EXERCISE BRIEF »
Extract every record, exactly as written, and ignore the pictures.

Segment Start: INFORMATION SUPPLIED

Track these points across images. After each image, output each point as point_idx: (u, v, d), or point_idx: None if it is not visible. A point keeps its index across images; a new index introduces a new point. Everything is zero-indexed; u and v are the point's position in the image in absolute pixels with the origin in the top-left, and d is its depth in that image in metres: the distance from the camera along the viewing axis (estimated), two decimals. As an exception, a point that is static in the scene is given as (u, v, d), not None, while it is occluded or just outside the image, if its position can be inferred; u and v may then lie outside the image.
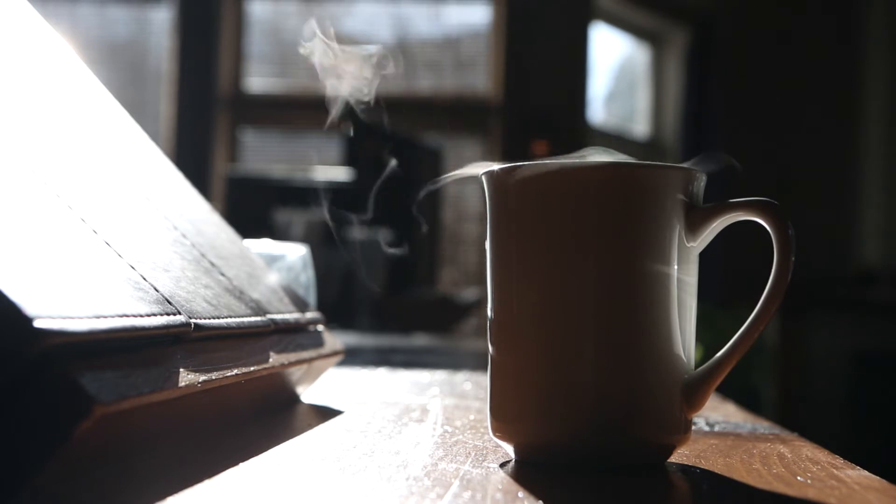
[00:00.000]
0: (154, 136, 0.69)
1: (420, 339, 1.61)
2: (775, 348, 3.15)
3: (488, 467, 0.40)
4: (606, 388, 0.40)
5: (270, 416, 0.54)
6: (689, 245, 0.42)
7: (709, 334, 1.19)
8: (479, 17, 3.71)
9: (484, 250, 0.44)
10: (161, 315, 0.38)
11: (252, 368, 0.46)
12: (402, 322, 2.03)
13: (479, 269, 3.54)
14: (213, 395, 0.43)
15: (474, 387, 0.74)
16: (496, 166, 0.43)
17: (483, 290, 0.51)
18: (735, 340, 0.42)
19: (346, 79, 0.46)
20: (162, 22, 3.69)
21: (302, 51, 0.46)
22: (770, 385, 3.16)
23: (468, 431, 0.50)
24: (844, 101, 3.65)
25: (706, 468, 0.41)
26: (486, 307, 0.43)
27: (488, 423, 0.43)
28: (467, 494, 0.34)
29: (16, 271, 0.31)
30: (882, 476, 0.39)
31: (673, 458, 0.43)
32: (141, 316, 0.37)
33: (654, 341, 0.40)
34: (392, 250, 1.91)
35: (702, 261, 0.43)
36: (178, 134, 3.56)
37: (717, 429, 0.54)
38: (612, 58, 4.01)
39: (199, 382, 0.39)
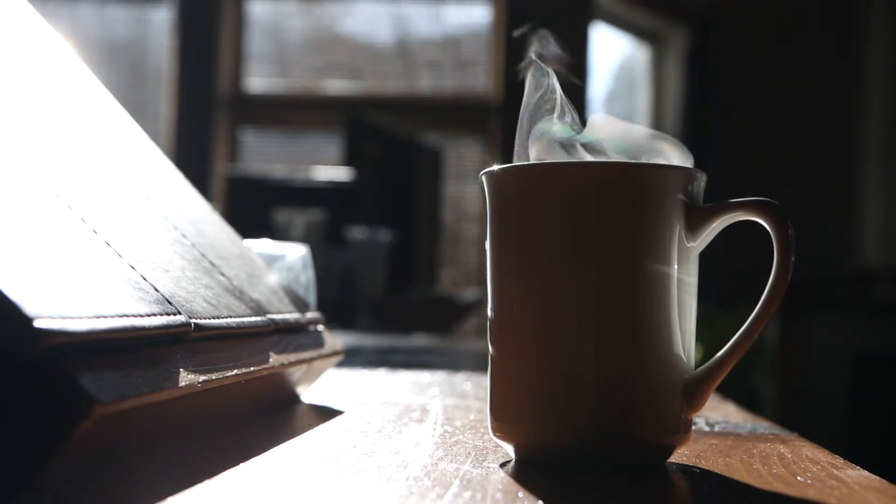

Segment End: INFORMATION SUPPLIED

ANSWER BOX »
Track these points across images. After each image, output each point as point_idx: (u, v, d), or point_idx: None if it is not visible. A point keeps its index across images; a new index introduces a new point. Everything is zero-indexed; u and v are the point's position in the image in absolute pixels with the origin in the top-left, and d is its depth in that image in metres: the distance from the camera along the viewing axis (estimated), two decimals. As an exception, a point that is static in the scene is given as (u, v, d), not None, while it is occluded or just outside the image, if its position can be inferred; u and v may then lie outside the image.
[00:00.000]
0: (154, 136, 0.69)
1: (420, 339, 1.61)
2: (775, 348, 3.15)
3: (488, 467, 0.40)
4: (606, 388, 0.40)
5: (270, 416, 0.54)
6: (689, 245, 0.42)
7: (709, 334, 1.19)
8: (479, 17, 3.71)
9: (484, 250, 0.44)
10: (161, 315, 0.38)
11: (252, 368, 0.46)
12: (402, 322, 2.03)
13: (479, 269, 3.54)
14: (213, 395, 0.43)
15: (474, 387, 0.74)
16: (496, 166, 0.43)
17: (483, 290, 0.51)
18: (735, 340, 0.42)
19: (346, 79, 0.46)
20: (162, 22, 3.69)
21: (302, 51, 0.46)
22: (770, 385, 3.16)
23: (468, 431, 0.50)
24: (844, 101, 3.65)
25: (706, 468, 0.41)
26: (486, 307, 0.43)
27: (488, 423, 0.43)
28: (467, 494, 0.34)
29: (16, 271, 0.31)
30: (882, 476, 0.39)
31: (673, 458, 0.43)
32: (141, 316, 0.37)
33: (654, 341, 0.40)
34: (392, 250, 1.91)
35: (702, 261, 0.43)
36: (178, 134, 3.56)
37: (717, 429, 0.54)
38: (612, 58, 4.01)
39: (199, 382, 0.39)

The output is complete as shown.